An Coworking vermieten? Natürlich!

Christoph Korff, Geschäftsführer der Creo Group, hält die grassierende Skepsis gegenüber Coworkingbetreibern als Mieter für übertrieben. Der Vermieter müsse nur Synergien und Lageanforderungen im Blick behalten.

Quelle: Creo Group GmbH
Christoph Korff.

Quelle: Creo Group GmbH

Der Fall WeWork hat die Skepsis vieler Eigentümer und Asset-Manager vergrößert: Betreiber von Coworkingflächen und anderen flexiblen Mietmodellen werden als Mieter kritischer beäugt. Denn nicht selten handelt es sich bei ihnen um eigenkapitalschwache Start-ups, und im Gegensatz zu anderen Betreibersegmenten wie beispielsweise Hotels fehlen aus der Sicht eines Eigentümers in diesen Fällen zusätzliche Absicherungen der Mietverträge. Zugleich ist der Aufwand im Innenausbau groß, ohne dass dabei drittverwendungsfähige Grundrisse entstehen. Das alles sind schwerwiegende strukturelle Probleme. Und doch sollten wir weiterhin an entsprechende Betreiber vermieten.

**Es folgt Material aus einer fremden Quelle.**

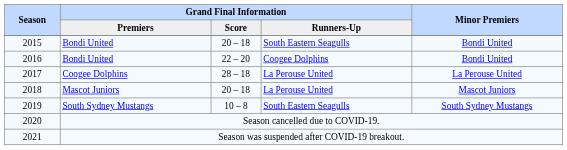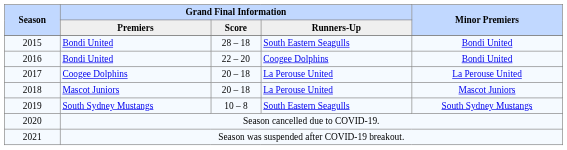2015 | Grand Final Information / Score: 20 – 18 -> 28 – 18
2017 | Grand Final Information / Score: 28 – 18 -> 20 – 18
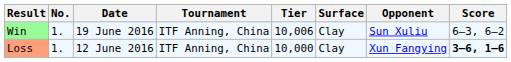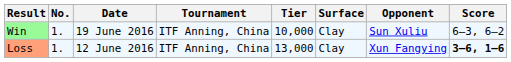Win | Tier: 10,006 -> 10,000
Loss | Tier: 10,000 -> 13,000
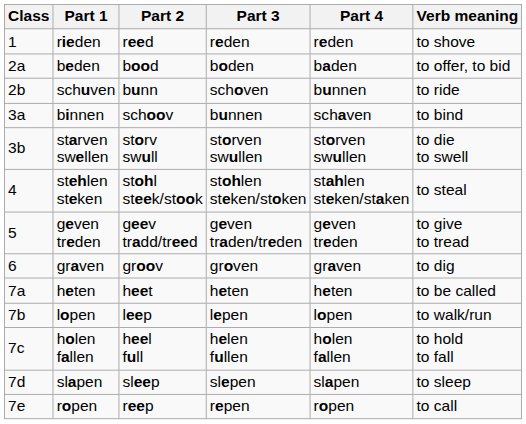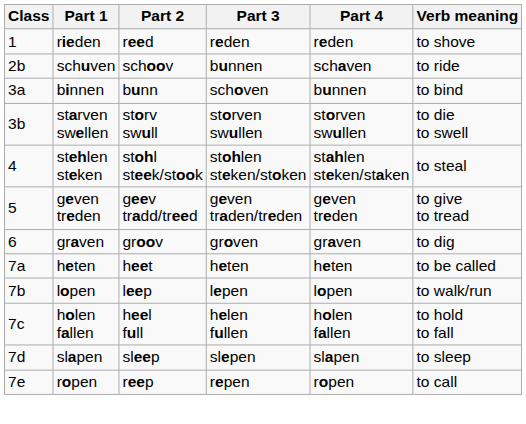- row: 2a | beden | bood | boden | baden | to offer, to bid
schuven | Part 2: bunn -> schoov
schuven | Part 3: schoven -> bunnen
schuven | Part 4: bunnen -> schaven
binnen | Part 2: schoov -> bunn
binnen | Part 3: bunnen -> schoven
binnen | Part 4: schaven -> bunnen
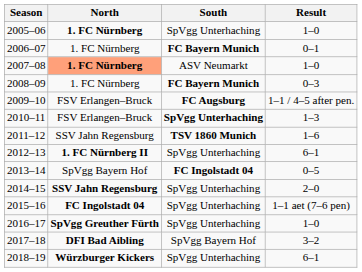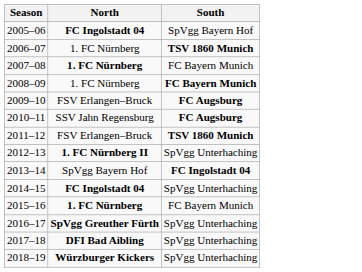- column: Result | 1–0 | 0–1 | 1–0 | 0–3 | 1–1 / 4–5 after pen. | 1–3 | 1–6 | 6–1 | 0–5 | 2–0 | 1–1 aet (7–6 pen) | 1–0 | 3–2 | 6–1
2005–06 | North: 1. FC Nürnberg -> FC Ingolstadt 04
2005–06 | South: SpVgg Unterhaching -> SpVgg Bayern Hof
2006–07 | South: FC Bayern Munich -> TSV 1860 Munich
2007–08 | North: lightsalmon background -> no background
2007–08 | South: ASV Neumarkt -> FC Bayern Munich
2010–11 | North: FSV Erlangen–Bruck -> SSV Jahn Regensburg
2010–11 | South: SpVgg Unterhaching -> FC Augsburg
2011–12 | North: SSV Jahn Regensburg -> FSV Erlangen–Bruck
2014–15 | North: SSV Jahn Regensburg -> FC Ingolstadt 04
2015–16 | North: FC Ingolstadt 04 -> 1. FC Nürnberg
2015–16 | South: SpVgg Unterhaching -> FC Bayern Munich
2017–18 | South: SpVgg Bayern Hof -> SpVgg Unterhaching
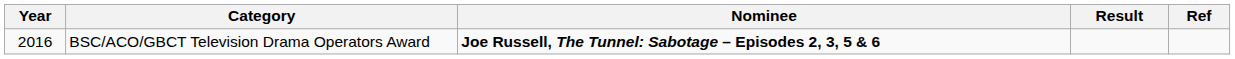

Mehrere Gründe sprechen dafür. Der erste: Die Arbeitswelt hat sich verändert und Coworking ist ein etabliertes Segment. Es ist eine sinnvolle Ergänzung zu den vorherrschenden starren Vermietungsmodellen. Zweitens: Die Nutzungsarten können sich gegenseitig befruchten. Wenn Eigentümer in ihren Gebäuden über ein konventionelles Mietverhältnis hinaus auch flexiblen Raum für kurzfristiges Wachstum bieten, dann wertet dies die konventionell vermieteten Flächen auf. Selbst wenn das Vermieten an den Betreiber ein zusätzliches Risiko darstellt, umfangreiche Ausbauarbeiten anfallen oder die eigene Mietpreisvorstellung nach unten korrigiert wird, um dem Mieter den wirtschaftlichen Betrieb seiner Flächen überhaupt erst zu ermöglichen.

Wir können bei den Risiken von anderen Segmenten lernen. Beispiel Parkhäuser: Im Idealfall kann der Eigentümer vorübergehend das Management einer solchen Fläche selbst übernehmen, wenn der Betreiber ausscheiden sollte. Manch Eigentümer hat sich über Beteiligungen oder Zukäufe an Coworkingbetreibern eine solche Kompetenz aber womöglich schon ins Haus geholt.

Ansonsten geht es bei dem Thema nicht um die prestigeträchtigen Namen der bekannten Betreiber und je nach Fall nicht um prestigeträchtige Standorte. In Frankfurt am Main zeigt sich im Umkreis der Europäischen Zentralbank eine erhöhte Nachfrage nach flexiblen Büroflächen, und diese Nachfrage dehnt sich bis an die Grenzen des Stadtgebiets aus. Bezogen auf diese Nachfrage schlägt die Flexibilität in den Mietzeiten die sonst üblichen Aspekte wie ein hippes Design und eine Zentrumslage. Denn wie in der Finanzbranche gibt es deutschlandweit Branchen und Wirtschaftszweige, bei denen insbesondere Dienstleister, Berater und Kooperationspartner auf schnelllebige Veränderungen reagieren müssen.